Gage’s eyes glowed above a smile as his gaze devoured her in a sweeping glance. Setting aside his goblet, he sat down beside her and lifted a lighted taper aloft to closely inspect the minutely detailed edging.
“ ‘Tis beautiful,” he breathed, but his eyes were drawn irresistibly downward to the tantalizing fullness of her bosom. In the candlelight the translucent cloth was barely a milky haze over the delicate pink and creamy perfection of her breasts. Victoria’s thinness had extended to her bosom, and except for the months she had nursed Andrew, she had been rather self-conscious about the smallness of her breasts, even though she had never been less than womanly to him. Now here he was admiring ample curves that made him tremble with anticipation.

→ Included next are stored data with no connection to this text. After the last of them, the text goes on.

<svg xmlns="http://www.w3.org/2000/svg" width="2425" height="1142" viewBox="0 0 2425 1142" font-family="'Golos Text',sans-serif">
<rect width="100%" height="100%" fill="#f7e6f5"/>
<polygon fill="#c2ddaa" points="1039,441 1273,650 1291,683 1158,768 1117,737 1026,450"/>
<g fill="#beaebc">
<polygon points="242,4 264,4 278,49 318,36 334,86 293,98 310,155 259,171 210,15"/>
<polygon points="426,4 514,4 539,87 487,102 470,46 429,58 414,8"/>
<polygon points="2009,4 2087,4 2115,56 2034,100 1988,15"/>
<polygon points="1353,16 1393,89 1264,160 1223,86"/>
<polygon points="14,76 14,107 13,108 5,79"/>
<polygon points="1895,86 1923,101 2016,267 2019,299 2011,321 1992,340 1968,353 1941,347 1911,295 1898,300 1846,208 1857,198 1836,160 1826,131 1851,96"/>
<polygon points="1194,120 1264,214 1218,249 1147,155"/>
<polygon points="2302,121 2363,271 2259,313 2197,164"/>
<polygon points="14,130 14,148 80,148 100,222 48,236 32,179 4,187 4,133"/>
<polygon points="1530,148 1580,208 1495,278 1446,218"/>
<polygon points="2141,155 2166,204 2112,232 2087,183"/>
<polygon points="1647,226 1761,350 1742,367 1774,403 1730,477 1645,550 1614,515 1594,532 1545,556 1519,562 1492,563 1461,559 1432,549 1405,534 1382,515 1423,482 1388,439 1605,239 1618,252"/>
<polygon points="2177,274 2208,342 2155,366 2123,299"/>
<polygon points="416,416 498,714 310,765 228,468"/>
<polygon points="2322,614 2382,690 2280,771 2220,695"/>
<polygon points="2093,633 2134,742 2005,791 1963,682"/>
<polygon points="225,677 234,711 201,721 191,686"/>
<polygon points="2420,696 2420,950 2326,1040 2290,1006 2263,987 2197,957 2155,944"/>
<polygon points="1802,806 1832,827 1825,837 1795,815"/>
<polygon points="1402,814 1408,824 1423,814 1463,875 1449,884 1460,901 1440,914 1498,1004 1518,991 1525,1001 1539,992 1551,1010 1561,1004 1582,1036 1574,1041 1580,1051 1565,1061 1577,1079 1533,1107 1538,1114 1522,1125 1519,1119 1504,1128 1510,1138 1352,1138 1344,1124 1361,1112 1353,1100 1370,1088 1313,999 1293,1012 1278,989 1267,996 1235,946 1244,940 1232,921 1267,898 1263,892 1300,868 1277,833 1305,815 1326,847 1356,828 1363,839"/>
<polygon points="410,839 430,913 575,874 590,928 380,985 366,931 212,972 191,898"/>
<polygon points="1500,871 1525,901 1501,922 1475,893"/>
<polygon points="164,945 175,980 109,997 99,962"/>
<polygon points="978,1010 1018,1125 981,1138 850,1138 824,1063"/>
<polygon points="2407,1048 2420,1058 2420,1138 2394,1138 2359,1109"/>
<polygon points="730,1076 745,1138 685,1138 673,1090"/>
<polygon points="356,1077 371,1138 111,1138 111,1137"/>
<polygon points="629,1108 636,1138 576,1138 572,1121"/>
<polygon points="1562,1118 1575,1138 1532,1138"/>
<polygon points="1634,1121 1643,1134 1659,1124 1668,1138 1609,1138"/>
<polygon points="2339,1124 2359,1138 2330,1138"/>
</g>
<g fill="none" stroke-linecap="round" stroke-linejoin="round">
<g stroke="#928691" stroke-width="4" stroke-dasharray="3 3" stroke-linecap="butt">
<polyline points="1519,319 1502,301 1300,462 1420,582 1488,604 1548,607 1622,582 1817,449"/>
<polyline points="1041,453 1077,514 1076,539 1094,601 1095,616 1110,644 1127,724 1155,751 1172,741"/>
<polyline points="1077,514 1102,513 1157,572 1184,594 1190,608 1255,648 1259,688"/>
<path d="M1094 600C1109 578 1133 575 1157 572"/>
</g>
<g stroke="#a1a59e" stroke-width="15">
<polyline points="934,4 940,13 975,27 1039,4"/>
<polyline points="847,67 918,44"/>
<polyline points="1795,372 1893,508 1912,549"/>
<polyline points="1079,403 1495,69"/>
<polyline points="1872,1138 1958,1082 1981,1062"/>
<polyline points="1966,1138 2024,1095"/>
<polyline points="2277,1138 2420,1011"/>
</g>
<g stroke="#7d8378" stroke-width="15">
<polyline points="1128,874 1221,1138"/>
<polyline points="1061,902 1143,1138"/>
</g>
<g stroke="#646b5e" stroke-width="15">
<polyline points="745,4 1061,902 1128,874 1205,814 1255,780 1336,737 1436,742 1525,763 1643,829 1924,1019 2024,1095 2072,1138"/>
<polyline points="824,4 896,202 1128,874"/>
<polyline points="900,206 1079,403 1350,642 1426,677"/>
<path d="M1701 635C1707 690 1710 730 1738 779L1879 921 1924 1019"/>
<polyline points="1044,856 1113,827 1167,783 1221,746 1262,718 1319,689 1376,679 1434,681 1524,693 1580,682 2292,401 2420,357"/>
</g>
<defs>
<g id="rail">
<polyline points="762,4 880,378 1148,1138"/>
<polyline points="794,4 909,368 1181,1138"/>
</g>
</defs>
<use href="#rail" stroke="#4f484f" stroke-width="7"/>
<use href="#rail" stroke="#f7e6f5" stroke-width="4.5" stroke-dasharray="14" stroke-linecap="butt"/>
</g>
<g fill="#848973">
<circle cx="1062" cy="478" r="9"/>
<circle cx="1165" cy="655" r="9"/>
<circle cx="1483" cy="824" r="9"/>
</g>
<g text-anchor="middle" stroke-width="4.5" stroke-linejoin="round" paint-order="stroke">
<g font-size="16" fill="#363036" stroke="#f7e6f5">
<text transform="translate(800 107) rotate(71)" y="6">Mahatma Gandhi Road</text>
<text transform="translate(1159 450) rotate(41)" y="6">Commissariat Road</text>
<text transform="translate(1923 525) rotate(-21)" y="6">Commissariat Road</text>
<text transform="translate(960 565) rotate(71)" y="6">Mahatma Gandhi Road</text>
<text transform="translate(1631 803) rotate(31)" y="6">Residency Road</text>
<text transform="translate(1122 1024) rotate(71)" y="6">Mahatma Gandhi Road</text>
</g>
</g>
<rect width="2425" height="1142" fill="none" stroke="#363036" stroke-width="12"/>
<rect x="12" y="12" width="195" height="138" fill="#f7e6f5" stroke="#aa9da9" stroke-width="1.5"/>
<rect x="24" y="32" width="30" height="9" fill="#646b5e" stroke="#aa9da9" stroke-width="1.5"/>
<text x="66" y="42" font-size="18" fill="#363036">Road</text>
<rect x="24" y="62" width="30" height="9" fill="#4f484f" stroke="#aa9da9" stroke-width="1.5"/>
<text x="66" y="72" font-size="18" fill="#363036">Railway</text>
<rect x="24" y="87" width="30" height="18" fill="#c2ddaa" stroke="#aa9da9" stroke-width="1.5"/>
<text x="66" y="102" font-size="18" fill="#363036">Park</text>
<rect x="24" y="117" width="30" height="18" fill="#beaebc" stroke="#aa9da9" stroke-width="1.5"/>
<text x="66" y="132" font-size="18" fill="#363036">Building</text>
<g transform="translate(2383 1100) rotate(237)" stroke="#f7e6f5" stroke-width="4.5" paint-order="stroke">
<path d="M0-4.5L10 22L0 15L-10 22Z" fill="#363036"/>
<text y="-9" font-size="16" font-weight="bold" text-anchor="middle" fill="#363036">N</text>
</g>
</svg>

Shemaine felt suffocated by the heat of his perusal, but she waited in silence as his eyes slowly swept her meagerly clad bosom and the heavy single braid she had intertwined with ribbon. The thick brush of black lashes veiled his beautiful eyes from her, forbidding her visual access into those translucent depths, and though she searched his noble visage, she had no way of knowing what to expect. She could only wonder if this stranger, to whom she was now married, would turn suddenly savage in his quest to fulfill his desires.
Gathering her fingers and lifting them to his mouth, Gage met her wide-eyed stare as he lightly nibbled the slender knuckles. Then he smiled with incredible warmth, and it was like all of paradise opening before Shemaine. Her breath slipped from her in a softly fluttering sigh of awe.